:: INPUT DATA ::

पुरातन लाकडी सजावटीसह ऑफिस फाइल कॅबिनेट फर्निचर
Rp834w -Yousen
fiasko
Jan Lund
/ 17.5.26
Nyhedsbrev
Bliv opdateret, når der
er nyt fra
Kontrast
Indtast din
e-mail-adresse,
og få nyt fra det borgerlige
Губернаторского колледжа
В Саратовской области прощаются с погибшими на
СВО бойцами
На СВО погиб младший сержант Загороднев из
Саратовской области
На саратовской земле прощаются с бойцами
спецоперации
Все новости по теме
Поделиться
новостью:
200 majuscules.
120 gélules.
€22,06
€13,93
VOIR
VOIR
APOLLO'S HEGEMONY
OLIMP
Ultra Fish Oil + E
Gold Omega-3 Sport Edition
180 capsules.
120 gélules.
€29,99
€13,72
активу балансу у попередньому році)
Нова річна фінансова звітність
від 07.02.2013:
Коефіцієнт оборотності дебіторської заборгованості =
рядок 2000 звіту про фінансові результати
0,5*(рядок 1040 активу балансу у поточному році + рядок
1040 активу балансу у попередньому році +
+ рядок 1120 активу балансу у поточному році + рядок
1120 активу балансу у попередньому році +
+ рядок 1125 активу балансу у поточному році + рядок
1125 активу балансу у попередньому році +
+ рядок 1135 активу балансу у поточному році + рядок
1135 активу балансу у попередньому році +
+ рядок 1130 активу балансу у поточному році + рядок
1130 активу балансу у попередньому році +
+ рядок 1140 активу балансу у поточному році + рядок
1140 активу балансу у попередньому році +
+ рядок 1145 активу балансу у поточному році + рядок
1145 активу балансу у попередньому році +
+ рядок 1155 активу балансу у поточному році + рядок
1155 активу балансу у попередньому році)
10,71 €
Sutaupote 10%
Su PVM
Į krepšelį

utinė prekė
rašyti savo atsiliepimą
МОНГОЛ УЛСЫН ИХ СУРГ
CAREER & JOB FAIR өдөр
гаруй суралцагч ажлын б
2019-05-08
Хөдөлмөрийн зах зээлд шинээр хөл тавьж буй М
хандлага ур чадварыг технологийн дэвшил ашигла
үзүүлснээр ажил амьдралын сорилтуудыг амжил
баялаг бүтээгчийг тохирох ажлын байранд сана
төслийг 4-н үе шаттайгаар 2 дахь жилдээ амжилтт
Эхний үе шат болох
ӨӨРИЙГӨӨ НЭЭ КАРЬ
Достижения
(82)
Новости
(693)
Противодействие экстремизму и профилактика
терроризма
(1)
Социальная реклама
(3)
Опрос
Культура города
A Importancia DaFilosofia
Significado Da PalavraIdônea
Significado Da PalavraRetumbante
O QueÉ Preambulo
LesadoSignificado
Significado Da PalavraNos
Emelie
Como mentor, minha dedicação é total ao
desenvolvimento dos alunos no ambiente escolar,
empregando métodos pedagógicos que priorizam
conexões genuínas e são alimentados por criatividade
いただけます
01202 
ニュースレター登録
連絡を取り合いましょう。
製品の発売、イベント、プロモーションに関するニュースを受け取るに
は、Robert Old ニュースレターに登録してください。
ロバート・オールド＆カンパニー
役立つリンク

:::

## WORK INSTRUCTIONS
The answer must consist of every line above that contains the word "попередньому".

## EXERCISE OUTPUT
активу балансу у попередньому році)
1040 активу балансу у попередньому році +
1120 активу балансу у попередньому році +
1125 активу балансу у попередньому році +
1135 активу балансу у попередньому році +
1130 активу балансу у попередньому році +
1140 активу балансу у попередньому році +
1145 активу балансу у попередньому році +
1155 активу балансу у попередньому році)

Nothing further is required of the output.